#### [Data provided]
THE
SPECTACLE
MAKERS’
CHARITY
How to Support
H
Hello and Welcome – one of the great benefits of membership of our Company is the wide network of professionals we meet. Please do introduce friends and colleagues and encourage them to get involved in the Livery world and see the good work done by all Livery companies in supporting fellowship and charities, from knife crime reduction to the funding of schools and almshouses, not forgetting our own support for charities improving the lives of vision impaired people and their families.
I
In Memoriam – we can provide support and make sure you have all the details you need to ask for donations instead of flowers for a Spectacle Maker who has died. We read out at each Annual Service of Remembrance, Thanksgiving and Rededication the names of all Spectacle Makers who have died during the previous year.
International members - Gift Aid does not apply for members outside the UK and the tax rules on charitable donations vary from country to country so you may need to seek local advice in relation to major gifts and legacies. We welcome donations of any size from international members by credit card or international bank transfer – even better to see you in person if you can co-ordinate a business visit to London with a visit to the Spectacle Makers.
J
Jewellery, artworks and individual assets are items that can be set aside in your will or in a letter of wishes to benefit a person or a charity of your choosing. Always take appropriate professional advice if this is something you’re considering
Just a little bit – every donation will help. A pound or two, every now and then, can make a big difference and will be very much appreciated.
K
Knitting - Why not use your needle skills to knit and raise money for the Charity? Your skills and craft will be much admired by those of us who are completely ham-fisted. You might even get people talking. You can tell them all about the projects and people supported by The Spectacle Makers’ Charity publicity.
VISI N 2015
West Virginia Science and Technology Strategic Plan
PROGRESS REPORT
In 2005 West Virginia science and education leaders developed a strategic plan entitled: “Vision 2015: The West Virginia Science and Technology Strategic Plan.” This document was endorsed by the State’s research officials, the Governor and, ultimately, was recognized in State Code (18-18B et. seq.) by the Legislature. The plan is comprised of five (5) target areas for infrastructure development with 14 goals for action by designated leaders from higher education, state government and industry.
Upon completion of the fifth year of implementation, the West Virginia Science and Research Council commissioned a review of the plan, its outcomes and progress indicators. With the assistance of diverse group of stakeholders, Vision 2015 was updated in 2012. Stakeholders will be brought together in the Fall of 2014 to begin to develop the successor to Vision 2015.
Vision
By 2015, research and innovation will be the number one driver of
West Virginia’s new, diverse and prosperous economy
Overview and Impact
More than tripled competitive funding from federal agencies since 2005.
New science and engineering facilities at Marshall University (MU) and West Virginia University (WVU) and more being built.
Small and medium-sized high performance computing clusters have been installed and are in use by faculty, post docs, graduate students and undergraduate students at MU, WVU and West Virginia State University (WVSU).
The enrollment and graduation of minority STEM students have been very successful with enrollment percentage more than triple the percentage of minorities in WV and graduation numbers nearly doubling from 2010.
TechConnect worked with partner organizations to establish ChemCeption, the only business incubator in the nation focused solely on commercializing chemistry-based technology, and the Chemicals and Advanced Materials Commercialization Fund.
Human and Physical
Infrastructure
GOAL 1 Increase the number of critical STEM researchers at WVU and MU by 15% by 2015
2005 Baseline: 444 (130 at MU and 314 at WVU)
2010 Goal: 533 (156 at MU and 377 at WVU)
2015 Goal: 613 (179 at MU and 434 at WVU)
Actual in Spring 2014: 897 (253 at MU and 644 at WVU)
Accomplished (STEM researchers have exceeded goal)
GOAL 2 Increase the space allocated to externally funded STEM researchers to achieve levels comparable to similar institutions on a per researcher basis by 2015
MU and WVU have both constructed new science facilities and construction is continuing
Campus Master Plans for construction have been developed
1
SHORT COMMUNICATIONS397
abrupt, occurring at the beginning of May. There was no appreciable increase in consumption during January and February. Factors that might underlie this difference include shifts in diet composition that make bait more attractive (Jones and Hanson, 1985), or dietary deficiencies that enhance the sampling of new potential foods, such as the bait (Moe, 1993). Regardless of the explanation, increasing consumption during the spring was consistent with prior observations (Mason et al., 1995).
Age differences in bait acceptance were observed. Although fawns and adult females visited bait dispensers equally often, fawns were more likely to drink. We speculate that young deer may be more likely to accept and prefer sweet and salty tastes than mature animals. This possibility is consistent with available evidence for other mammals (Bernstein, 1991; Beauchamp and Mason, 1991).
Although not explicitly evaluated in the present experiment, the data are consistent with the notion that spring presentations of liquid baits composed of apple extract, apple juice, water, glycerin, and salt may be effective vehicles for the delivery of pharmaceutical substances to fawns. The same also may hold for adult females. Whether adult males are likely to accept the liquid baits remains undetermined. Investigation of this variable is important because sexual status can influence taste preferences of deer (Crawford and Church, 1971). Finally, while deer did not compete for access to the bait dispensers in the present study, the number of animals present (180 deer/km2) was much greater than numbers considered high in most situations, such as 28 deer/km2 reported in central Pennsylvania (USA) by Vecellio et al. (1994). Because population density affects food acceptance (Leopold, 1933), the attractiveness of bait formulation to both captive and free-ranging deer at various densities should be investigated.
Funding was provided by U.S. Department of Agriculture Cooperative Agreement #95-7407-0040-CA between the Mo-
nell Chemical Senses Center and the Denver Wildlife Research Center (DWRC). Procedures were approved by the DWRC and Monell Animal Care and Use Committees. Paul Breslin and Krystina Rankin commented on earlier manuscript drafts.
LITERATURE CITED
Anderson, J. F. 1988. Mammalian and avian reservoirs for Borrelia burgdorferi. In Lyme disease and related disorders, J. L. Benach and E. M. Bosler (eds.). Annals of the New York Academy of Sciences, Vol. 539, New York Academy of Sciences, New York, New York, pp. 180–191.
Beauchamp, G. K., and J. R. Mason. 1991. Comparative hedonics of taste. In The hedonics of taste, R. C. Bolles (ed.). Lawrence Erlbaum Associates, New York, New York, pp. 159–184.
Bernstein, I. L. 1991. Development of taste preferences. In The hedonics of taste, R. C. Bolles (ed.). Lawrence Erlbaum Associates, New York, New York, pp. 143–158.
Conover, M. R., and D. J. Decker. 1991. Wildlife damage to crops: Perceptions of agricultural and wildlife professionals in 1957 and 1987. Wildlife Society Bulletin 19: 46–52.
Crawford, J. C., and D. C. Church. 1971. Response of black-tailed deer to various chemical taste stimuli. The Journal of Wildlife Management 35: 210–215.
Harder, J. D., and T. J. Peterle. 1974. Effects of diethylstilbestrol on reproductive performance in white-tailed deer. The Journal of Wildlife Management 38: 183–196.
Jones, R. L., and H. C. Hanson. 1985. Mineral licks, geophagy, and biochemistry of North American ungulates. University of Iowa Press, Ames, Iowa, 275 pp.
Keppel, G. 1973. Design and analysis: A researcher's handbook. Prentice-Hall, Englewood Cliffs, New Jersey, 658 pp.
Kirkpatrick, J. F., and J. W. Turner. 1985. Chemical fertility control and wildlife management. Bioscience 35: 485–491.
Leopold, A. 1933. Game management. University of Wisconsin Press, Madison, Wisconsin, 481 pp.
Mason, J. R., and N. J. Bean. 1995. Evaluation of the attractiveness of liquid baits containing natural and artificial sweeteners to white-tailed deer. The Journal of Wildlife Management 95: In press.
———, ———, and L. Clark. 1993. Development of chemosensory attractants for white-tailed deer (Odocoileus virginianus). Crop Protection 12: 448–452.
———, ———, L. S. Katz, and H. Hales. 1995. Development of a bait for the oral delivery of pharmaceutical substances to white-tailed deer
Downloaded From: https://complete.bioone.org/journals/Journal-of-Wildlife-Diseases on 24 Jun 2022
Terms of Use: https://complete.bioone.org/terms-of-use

#### [Exercise goal]
The stretch of entries above that starts with the line containing "Crawford, J. C., and" and goes on through the line containing "Jones, R. L., and" is to be transcribed exactly, and no other line is to be transcribed.

#### [Output]
Crawford, J. C., and D. C. Church. 1971. Response of black-tailed deer to various chemical taste stimuli. The Journal of Wildlife Management 35: 210–215.
Harder, J. D., and T. J. Peterle. 1974. Effects of diethylstilbestrol on reproductive performance in white-tailed deer. The Journal of Wildlife Management 38: 183–196.
Jones, R. L., and H. C. Hanson. 1985. Mineral licks, geophagy, and biochemistry of North American ungulates. University of Iowa Press, Ames, Iowa, 275 pp.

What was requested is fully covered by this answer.